Methods: We matched the following two cohorts: cancer survivors (N = 6,760) and individuals without cancer (N = 6,760). Using French health insurance databases, we compared the prevalence of prescribed opioids in 2009-2015 in people with and without cancer and we applied afterwards conditional Poisson regressions to estimate relative risks for monthly opioids prescription. For cancer survivors only (N = 3,055), multivariate negative binomial regressions were performed to identify factors associated with opioids prescription.

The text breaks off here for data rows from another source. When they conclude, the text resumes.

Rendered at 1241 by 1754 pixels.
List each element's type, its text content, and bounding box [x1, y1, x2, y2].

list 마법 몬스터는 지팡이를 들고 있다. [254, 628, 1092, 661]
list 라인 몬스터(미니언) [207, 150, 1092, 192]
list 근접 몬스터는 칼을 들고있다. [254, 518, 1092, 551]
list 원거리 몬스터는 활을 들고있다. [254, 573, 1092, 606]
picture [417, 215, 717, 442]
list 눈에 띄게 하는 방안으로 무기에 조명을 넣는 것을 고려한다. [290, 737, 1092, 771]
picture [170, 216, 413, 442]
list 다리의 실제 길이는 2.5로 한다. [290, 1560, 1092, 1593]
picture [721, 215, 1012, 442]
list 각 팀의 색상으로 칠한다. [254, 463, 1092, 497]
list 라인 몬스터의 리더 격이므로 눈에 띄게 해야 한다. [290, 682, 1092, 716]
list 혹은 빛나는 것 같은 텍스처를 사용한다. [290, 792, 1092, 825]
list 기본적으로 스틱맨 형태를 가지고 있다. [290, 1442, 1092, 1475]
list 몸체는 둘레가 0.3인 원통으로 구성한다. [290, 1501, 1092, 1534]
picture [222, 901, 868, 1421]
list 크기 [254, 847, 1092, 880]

Results: Cancer was associated with a higher analgesics prescription in the cancer population. While Step II and III opioids prescription decreased over time, the latter remained marginal and tended to stabilize. Older people were most adversely affected by underprescription of opioids, especially Step III opioids. Furthermore, although the matched case/control study suggested that men were prescribed opioids more often than women, multivariate analysis did not support this finding.
Conclusion: The inconsistency between our findings and existing literature regarding both opioids prescription trends and postdiagnosis pain chronicity in cancer survivors over the medium term suggests possible changes in pain perception and the evolution of cancer pain management strategies. Further research should explore these hypotheses and investigate patient characteristics' effect in cancer pain management.